MONTREAL – The Canadian Pacific Railway is now on the Quebec government’s list of targets as it seeks to recover the cleanup costs from the Lac-Megantic disaster.
The big railway has been added to a legal notice issued by the provincial government, which wants companies to pay for the water and soil cleanup.
CP (TSE:CP) has been added to the list because, the government said Wednesday, it was the main contractor responsible for the fateful oil shipment from North Dakota to New Brunswick.
That railway then arranged to use a line belonging to a smaller company — the Montreal, Maine & Atlantic Railway, which has since filed for bankruptcy protection.
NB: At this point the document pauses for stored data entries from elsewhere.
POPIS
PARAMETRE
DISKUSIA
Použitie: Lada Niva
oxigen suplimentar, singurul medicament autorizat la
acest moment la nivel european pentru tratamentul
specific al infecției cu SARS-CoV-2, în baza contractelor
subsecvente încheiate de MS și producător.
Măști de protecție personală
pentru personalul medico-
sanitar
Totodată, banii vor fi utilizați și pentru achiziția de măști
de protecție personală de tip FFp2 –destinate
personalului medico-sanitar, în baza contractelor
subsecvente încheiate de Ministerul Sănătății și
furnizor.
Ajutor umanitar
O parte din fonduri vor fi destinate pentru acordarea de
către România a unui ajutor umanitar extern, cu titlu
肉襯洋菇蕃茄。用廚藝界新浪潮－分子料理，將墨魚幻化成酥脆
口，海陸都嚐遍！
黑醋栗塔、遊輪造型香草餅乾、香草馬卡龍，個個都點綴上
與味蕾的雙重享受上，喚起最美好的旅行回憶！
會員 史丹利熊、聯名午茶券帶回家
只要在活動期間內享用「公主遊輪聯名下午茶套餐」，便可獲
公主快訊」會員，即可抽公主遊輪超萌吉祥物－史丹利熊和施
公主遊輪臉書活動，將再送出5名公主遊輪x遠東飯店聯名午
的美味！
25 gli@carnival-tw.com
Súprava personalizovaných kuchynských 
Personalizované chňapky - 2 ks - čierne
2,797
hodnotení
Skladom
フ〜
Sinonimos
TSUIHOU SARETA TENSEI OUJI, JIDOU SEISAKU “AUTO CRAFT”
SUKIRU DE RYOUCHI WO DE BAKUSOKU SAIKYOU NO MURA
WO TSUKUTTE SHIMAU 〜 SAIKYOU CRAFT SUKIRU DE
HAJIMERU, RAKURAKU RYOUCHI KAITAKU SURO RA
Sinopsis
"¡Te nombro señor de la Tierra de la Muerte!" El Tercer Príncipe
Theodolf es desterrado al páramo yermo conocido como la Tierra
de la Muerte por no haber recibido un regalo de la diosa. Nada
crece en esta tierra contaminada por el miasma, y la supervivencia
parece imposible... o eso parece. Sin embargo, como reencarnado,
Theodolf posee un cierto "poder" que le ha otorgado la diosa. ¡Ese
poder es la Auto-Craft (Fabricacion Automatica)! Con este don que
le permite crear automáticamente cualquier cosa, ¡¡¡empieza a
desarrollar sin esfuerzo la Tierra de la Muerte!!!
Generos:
The derailment killed 47 people, caused a mass evacuation, dumped pollutants into the water and soil, and has left the town worried that its centre might not be suitable for rebuilding. A criminal investigation has begun and there are already multiple lawsuit attempts.
“Our duty is to do everything we can to ensure that the companies responsible for this accident might shoulder the costs related to the cleanup and decontamination,” Environment Minister Yves-Francois Blanchet said in a statement Wednesday.
MMA had already been named in the original July 29 legal notice, as had the Western Petroleum Company. Now two companies are being added to it: CP and Miami-based World Fuel Services, which had bought the crude oil to be shipped to an Irving refinery in New Brunswick.
The companies are being asked to confirm within 24 hours whether they will execute the order, which falls under a Quebec environmental law.
A spokesperson for CP said the company has received the notice and is reviewing it.
The provincial government, meanwhile, is downplaying concerns about the extent of the environmental damage from the July 6 disaster.
The province’s Environment Department has released a series of charts listing the level of various pollutants in the water and air in the area.
It says the statistics show, in most cases, a return to the concentration levels present before the July 6 accident.
The government says only its own statistics will be released on the Environment Department website — not those compiled by third parties.
That announcement comes one day after the release of a report by an NGO, linked to Greenpeace, that detected an astronomical level of pollutants in the neighbouring Chaudiere River.
For instance, the NGO report announced a presence of carcinogenic polycyclic aromatic hydrocarbons more than 394,000 times greater at the water surface than the limit considered safe by the Environment Department.
The new government figures rebut some of those claims. However, there’s one notable exception: the provincial figures also show a significant glut of hydrocarbons away from the water surface — as did the NGO, whose acronym is SVP.
“These could certainly float off the banks, and up from the riverbed, in the event of floods or of abrupt changes in water levels,” said the government statement.